O que escrever do pudim de caldeirada e açafrão com pedaços de enguia crocante? No mínimo, que se deixa comer enquanto Gabriela Marques, a sommelier, nos serve o primeiro tinto da noite, um vinhas velhas de Bragança, apresentado como Alto do Joa. O borrego, dissemo-lo na altura, e voltamos a deixar aqui por escrito, podia saltar deste desfile marítimo-vegetal em que estávamos embrenhados. “Nesta altura do ano ainda faz falta”, assevera Marlene, adiantando que no verão a carne sairá de cena.
Terminamos com duas sobremesas peculiares e pouco doces, lamentamos pelos leitores mais gulosos. Primeiro, temos um tira-gostos de ananás dos Açores, com pinhão e rúcula (não nos enganámos, ou já se esqueceram de que adjetivámos este momento com um “peculiar”?). Depois, segue-se um mix de texturas com base nas sazonais e frescas nêsperas. Temos sempre a sensação de que os petits fours chegam tarde demais – apetece prová-los todos, mas isso implicaria mais horas de ginásio no dia seguinte e houve que dedilhar acerca desta felicidade que sentimos, depois da (longa) espera de dois anos, escondidos nas máscaras e distanciados socialmente.
Marlene, > Av. Infante D. Henrique, Doca Jardim do Tabaco, Terminal de Cruzeiros de Lisboa > T. 91 262 6761 > qua-sáb 19h30-23h > menu 7 momentos €95, 12 momentos €130
4 perguntas a Marlene Vieira: “Quisemos abrir em harmonia”
A assumida corrida de Marlene Vieira à Estrela Michelin já começou
1. Faço-lhe a mesma pergunta que fez o taxista que me trouxe até aqui – o que se come neste restaurante?
Tentámos chegar a um menu que incluísse o que está hoje numa mesa portuguesa, quando comemoramos. Podem ser produtos nacionais com técnicas internacionais ou vice-versa. Baseamo-nos numa carta sazonal, com alimentos da época, sem desperdícios, e de olho na sustentabilidade. Sustentabilidade, não…

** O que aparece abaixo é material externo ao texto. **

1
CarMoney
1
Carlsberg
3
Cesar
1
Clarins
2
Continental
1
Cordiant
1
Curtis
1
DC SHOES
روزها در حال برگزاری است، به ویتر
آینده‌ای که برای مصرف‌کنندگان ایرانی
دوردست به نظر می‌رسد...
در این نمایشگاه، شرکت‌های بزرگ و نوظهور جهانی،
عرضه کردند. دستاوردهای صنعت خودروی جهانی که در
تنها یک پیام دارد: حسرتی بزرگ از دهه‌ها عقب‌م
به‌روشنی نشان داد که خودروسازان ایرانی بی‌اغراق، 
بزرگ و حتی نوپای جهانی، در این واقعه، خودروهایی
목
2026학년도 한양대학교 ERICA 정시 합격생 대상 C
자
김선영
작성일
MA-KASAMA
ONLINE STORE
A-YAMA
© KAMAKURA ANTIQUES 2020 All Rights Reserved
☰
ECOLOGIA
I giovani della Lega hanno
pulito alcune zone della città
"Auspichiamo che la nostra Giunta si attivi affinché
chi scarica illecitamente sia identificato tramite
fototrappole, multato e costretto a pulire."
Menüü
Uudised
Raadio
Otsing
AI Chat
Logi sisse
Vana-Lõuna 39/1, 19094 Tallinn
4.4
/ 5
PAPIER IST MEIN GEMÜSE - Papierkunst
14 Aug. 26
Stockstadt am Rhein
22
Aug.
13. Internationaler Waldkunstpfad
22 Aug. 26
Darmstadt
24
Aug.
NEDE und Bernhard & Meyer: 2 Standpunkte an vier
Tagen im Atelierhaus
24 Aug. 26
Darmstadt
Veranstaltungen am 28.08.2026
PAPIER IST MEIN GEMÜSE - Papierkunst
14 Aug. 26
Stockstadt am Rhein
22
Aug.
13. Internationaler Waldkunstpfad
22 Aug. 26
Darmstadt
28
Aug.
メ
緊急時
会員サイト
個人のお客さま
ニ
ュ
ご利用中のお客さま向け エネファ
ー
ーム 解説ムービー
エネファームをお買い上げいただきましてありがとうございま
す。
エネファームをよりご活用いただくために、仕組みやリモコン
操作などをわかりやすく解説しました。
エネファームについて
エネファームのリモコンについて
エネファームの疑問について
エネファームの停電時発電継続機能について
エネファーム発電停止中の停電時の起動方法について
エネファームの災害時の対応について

2. Porque foge dessa palavra, acha que está gasta?
Está banalizada. Mas temos de manter a sustentabilidade financeira que sempre nos caracterizou, pois não temos investidores. Somos uma empresa PME Líder, o que implica, entre outras exigências, termos saldo positivo, não haver registo de queixas de trabalhadores e existir paridade na equipa.
3. Essa paridade teve de ser forçada, numa profissão que é maioritariamente masculina?
Não, aconteceu, porque eu só recruto talento – até há bem pouco tempo, encarregava-me de todas as entrevistas. Só no caso da nossa sommelier é que fiz questão que fosse uma mulher, para fazer parelha comigo. E tem corrido tudo muito bem com a Gabriela Marques, que há um mês veio do Cura para se juntar a nós.
4. Porque demorou dois anos para inaugurar o Marlene, quando tinha tudo pronto desde 2020?
Quisemos abrir em harmonia, sem ansiedade. Entretanto, aproveitámos o tempo para apurar o menu e saber onde podemos marcar a diferença. Estamos muito felizes por estar aqui e temos vários planos para este restaurante, desde logo conseguir uma Estrela Michelin.